Herhangi bir kaza veya elektronik arıza durumunda pilin kontrol edilip tamir edilmesi gerekebileceğini ifade eden Bayram, şunları kaydetti: “Türkiye’de bu sorunları gidermek mümkün. Arıza tespitinden sorunlu aküye veya sorunlu hücreye kadar müdahale etmek mümkün. Belirli markalar için teknisyen sayısının az olduğunu belirtelim çünkü akü tamiri ve müdahalesi bir konu. yüksek güvenlik kapsamında değerlendirilmesi gereken konuları TEHAD olarak Elektrikli Araç Teknolojileri Eğitim Programı’nda özellikle aküye müdahale noktasında yapılması gerekenleri anlatıyoruz. müdahale”söz konusu.
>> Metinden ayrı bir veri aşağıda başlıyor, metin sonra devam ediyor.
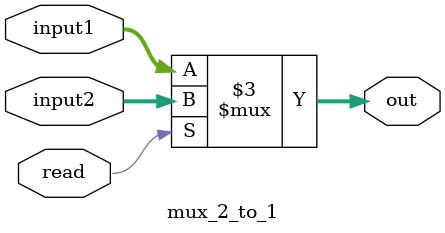
<source format=v>

module mux_2_to_1 (
  input wire [31:0] input1, input2, 
  input wire read,
  output reg [31:0] out
);
 
always@(*) begin
  if (read) begin
    out <= input2[31:0];
  end
  else begin
    out <= input1[31:0];
  end
end
 
endmodule
</source>
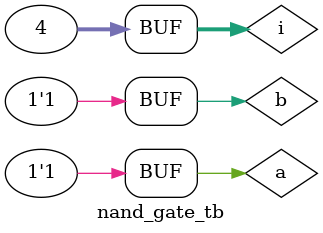
<source format=v>
module nand_gate(a,b,c);
input a,b;
output c;
assign c= ~(a & b);
endmodule

//test bench
`timescale 1ns/1ns
module nand_gate_tb;
reg a,b; //DUT input
wire c;   // DUT output

integer i;
nand_gate f(a,b,c); //DUT module instantiation

initial begin
	for (i=0 ; i<4; i=i+1)
		#10 {a,b}=i;
end

initial
$monitor("T=%0t\n a=%b\n b=%b\n c=%b\n",$realtime,a,b,c);

endmodule

</source>
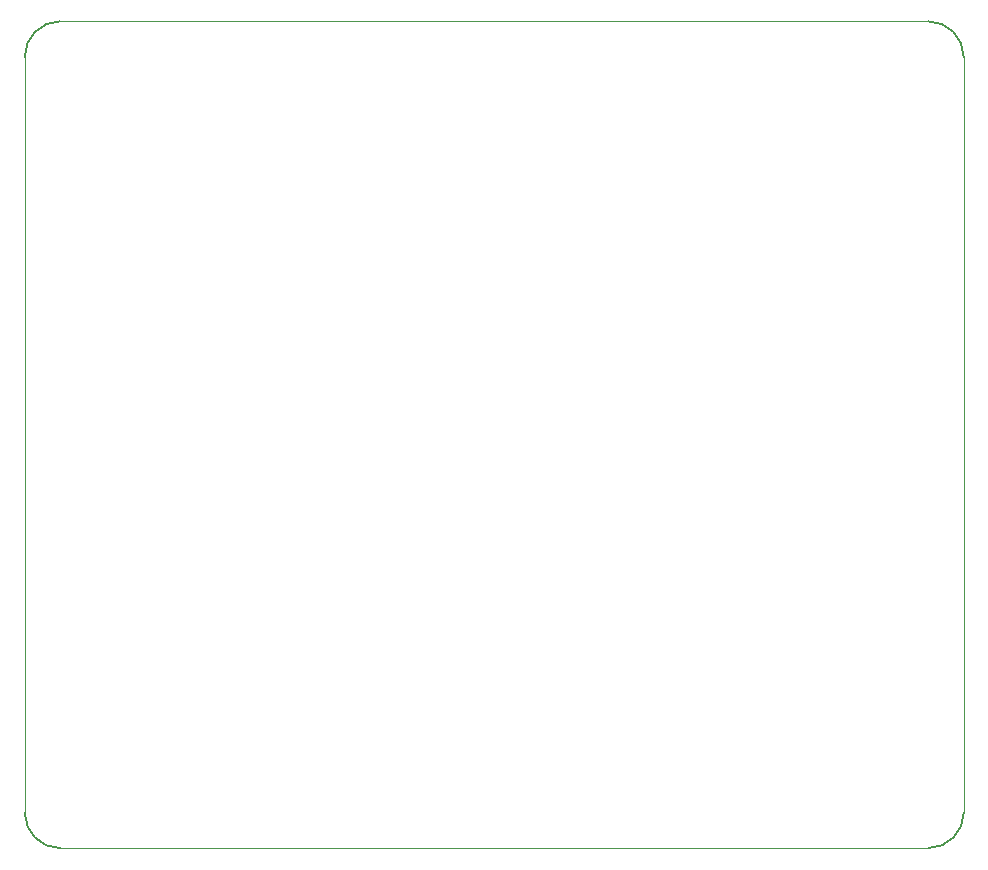
<source format=gbr>
%TF.GenerationSoftware,KiCad,Pcbnew,9.0.1*%
%TF.CreationDate,2025-04-21T04:08:06+03:00*%
%TF.ProjectId,k1921vg015_devboard,6b313932-3176-4673-9031-355f64657662,rev?*%
%TF.SameCoordinates,Original*%
%TF.FileFunction,Profile,NP*%
%FSLAX46Y46*%
G04 Gerber Fmt 4.6, Leading zero omitted, Abs format (unit mm)*
G04 Created by KiCad (PCBNEW 9.0.1) date 2025-04-21 04:08:06*
%MOMM*%
%LPD*%
G01*
G04 APERTURE LIST*
%TA.AperFunction,Profile*%
%ADD10C,0.050000*%
%TD*%
%TA.AperFunction,Profile*%
%ADD11C,0.200000*%
%TD*%
G04 APERTURE END LIST*
D10*
X3000000Y-35000000D02*
X76500000Y-35000000D01*
X3000000Y35000000D02*
X76499999Y34999998D01*
D11*
X79500000Y-32000000D02*
G75*
G02*
X76500000Y-35000000I-3000000J0D01*
G01*
X3000000Y-35000000D02*
G75*
G02*
X0Y-32000000I0J3000000D01*
G01*
X76499999Y34999999D02*
G75*
G02*
X79499999Y31999999I1J-2999999D01*
G01*
D10*
X1Y32000000D02*
X0Y-32000000D01*
D11*
X0Y32000000D02*
G75*
G02*
X3000000Y35000000I2999998J2D01*
G01*
D10*
X79500000Y32000000D02*
X79500000Y-32000000D01*
M02*

</source>
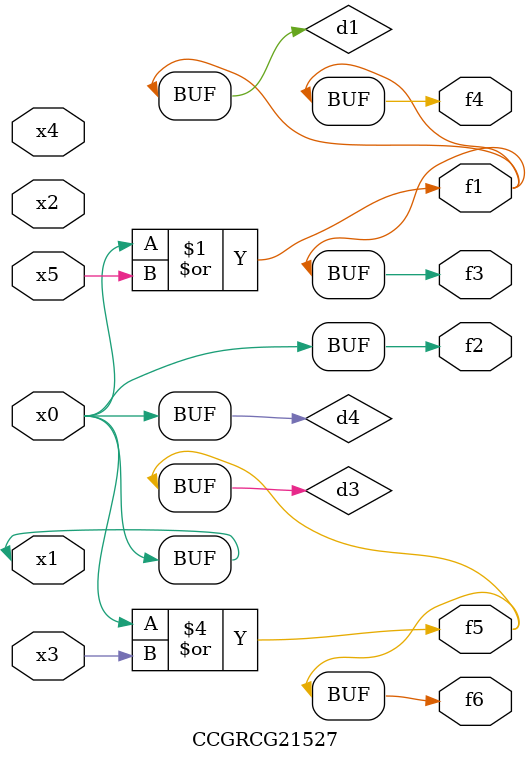
<source format=v>
module CCGRCG21527(
	input x0, x1, x2, x3, x4, x5,
	output f1, f2, f3, f4, f5, f6
);

	wire d1, d2, d3, d4;

	or (d1, x0, x5);
	xnor (d2, x1, x4);
	or (d3, x0, x3);
	buf (d4, x0, x1);
	assign f1 = d1;
	assign f2 = d4;
	assign f3 = d1;
	assign f4 = d1;
	assign f5 = d3;
	assign f6 = d3;
endmodule

</source>
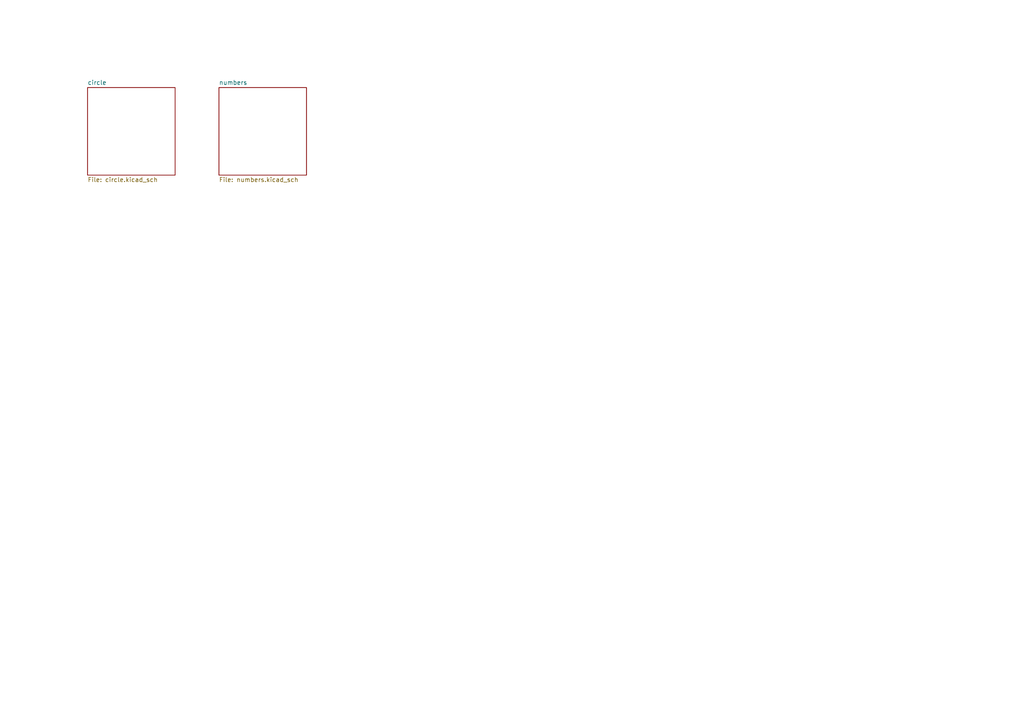
<source format=kicad_sch>
(kicad_sch
	(version 20231120)
	(generator "eeschema")
	(generator_version "8.0")
	(uuid "e85b04d1-86dc-4592-8fa6-31c82c7db3d2")
	(paper "A4")
	(lib_symbols)
	(sheet
		(at 63.5 25.4)
		(size 25.4 25.4)
		(fields_autoplaced yes)
		(stroke
			(width 0.1524)
			(type solid)
		)
		(fill
			(color 0 0 0 0.0000)
		)
		(uuid "9f9f9cd7-6ace-4a5d-a753-79c01a7ed240")
		(property "Sheetname" "numbers"
			(at 63.5 24.6884 0)
			(effects
				(font
					(size 1.27 1.27)
				)
				(justify left bottom)
			)
		)
		(property "Sheetfile" "numbers.kicad_sch"
			(at 63.5 51.3846 0)
			(effects
				(font
					(size 1.27 1.27)
				)
				(justify left top)
			)
		)
		(instances
			(project "ws2812_watches"
				(path "/e85b04d1-86dc-4592-8fa6-31c82c7db3d2"
					(page "3")
				)
			)
		)
	)
	(sheet
		(at 25.4 25.4)
		(size 25.4 25.4)
		(fields_autoplaced yes)
		(stroke
			(width 0.1524)
			(type solid)
		)
		(fill
			(color 0 0 0 0.0000)
		)
		(uuid "fed6b4c1-96e8-4e96-a841-049d17e10307")
		(property "Sheetname" "circle"
			(at 25.4 24.6884 0)
			(effects
				(font
					(size 1.27 1.27)
				)
				(justify left bottom)
			)
		)
		(property "Sheetfile" "circle.kicad_sch"
			(at 25.4 51.3846 0)
			(effects
				(font
					(size 1.27 1.27)
				)
				(justify left top)
			)
		)
		(instances
			(project "ws2812_watches"
				(path "/e85b04d1-86dc-4592-8fa6-31c82c7db3d2"
					(page "2")
				)
			)
		)
	)
	(sheet_instances
		(path "/"
			(page "1")
		)
	)
)

</source>
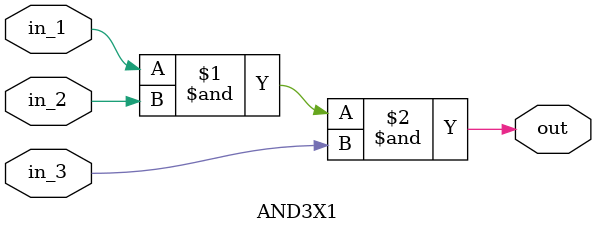
<source format=v>
`timescale 1ns / 1ps

module AND3X1 (
	// port list
	in_1	, 
	in_2	, 
	in_3	, 
	out
);

//port declaration
input 	in_1	;
input 	in_2	;
input 	in_3	;
output 	out		;

and and3X1 (out, in_1, in_2, in_3);
	
endmodule

</source>
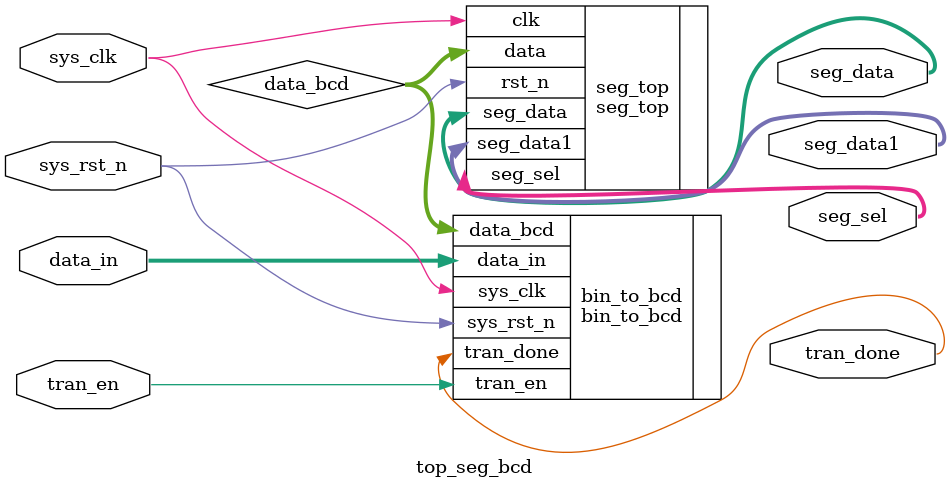
<source format=v>
module top_seg_bcd(
    input               sys_clk,
    input               sys_rst_n,
    input               tran_en,//¿ÉÒÔÊ¼ÖÕÎª1
    input       [23:0]  data_in,//ÊäÈëµÄ¶þ½øÖÆÊý
    
        
        
    output              tran_done, //bin×ªbcd Íê³É±êÖ¾ ¿ÉÒÔ¿Õ½Ó
    output      [7:0]   seg_sel,
    output      [7:0]   seg_data,
	output      [7:0]   seg_data1
	    );
	    
wire   [31:0]  data_bcd;
bin_to_bcd      bin_to_bcd(    
.sys_clk           (sys_clk),
.sys_rst_n         (sys_rst_n),
.tran_en           (tran_en),
.data_in           (data_in), 


.tran_done         (tran_done), 
.data_bcd          (data_bcd)
);
seg_top      seg_top(
 .clk              (sys_clk),
 .rst_n            (sys_rst_n),
 .data             (data_bcd),
 .seg_sel          (seg_sel),
 .seg_data         (seg_data),
 .seg_data1        (seg_data1)
);

	    
	   
endmodule

</source>
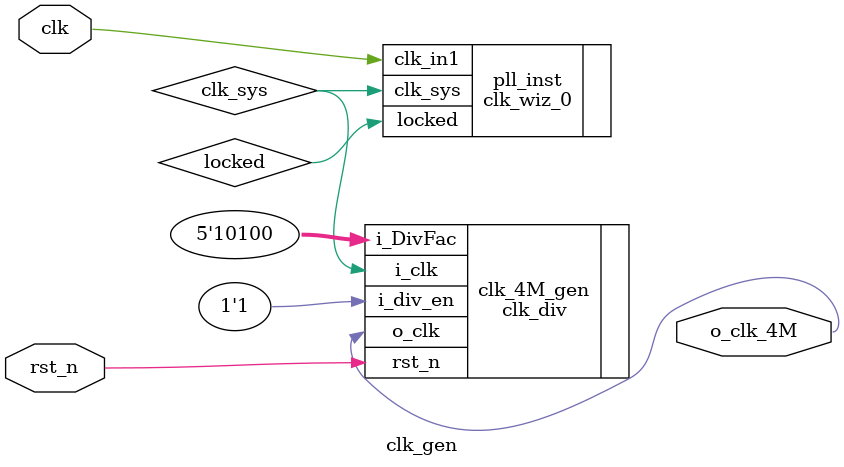
<source format=v>

module clk_gen(
input  clk      ,
input  rst_n    ,
output o_clk_4M  
);

wire  locked  ;
wire  clk_sys ;

clk_wiz_0 pll_inst
 (
  .clk_sys  (clk_sys  ),  //80M
  .locked   (locked   ),
  .clk_in1  (clk      )
 );

 clk_div#(
    .DivWidth (5)
) clk_4M_gen
  (
      .i_DivFac(5'd20    ),
      .i_div_en(1'b1     ),
      .i_clk   (clk_sys  ),
      .rst_n   (rst_n    ),
      .o_clk   (o_clk_4M )
 );

endmodule
</source>
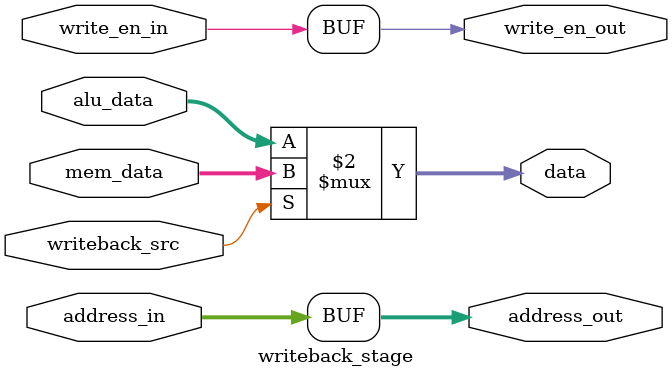
<source format=v>
module writeback_stage
	(
		data, 
		address_out,
		write_en_out,
		
		address_in,
		write_en_in,
		writeback_src,
		alu_data,
		mem_data
	);
	
output [15:0] data;
output [2:0] address_out;
output  write_en_out;

input [2:0] address_in;
input write_en_in;
input writeback_src;
input [15:0] alu_data;
input [15:0] mem_data;

	parameter WRITEBACK_SRC_ALU = 1'b0;
	
	assign address_out = address_in;
	assign write_en_out = write_en_in;
	assign data = (writeback_src == WRITEBACK_SRC_ALU) ? alu_data : mem_data;
	
endmodule

</source>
2011 yılında pil paketindeki hücre başına kilovat saat maliyetinin üretici tarafında 1100 dolar civarında olduğuna dikkat çeken Bayram, şunları kaydetti:
“Her sene bu üreticinin maliyetinin 100 dolar düştüğünü gördük. Maliyetlerdeki bu düşüş trendi 2020 yılına kadar aynı hızla devam etti. 2021 yılına geldiğimizde üretici tarafında akü kilovatsaat maliyeti 110 doları buldu. son 2 yıldır bu seviyede.Bundan sonra çok fazla bir maliyet düşüşü beklemiyorum çünkü ortaya çıkan elektrikli otomobil talepleri ve bunu karşılamak için kurulmaya başlanan akü fabrikası yatırımları ürünlerin toplam maliyetini düşürmüyor. Öte yandan hammaddeye olan talep ve hammaddenin işlenmesi maliyetleri dengeleyen bir durum oluşturmuştur.Gelişmelere paralel olarak elektrikli araba satın almanın beklenen toplam maliyetinin düşmediğini görüyoruz çünkü araç çeşitliliği arttı, çok daha teknoloji ağırlıklı bir iletişim aracı olmaya başladılar. Otonom sürüş teknolojisinden güvenlik paketlerine ve kişiselleştirilmiş eser setlerine kadar pek çok yenilik, araç fiyatları üzerindeki baskıyı artırıyor ve kayda değer bir fiyat artışını engelliyor.”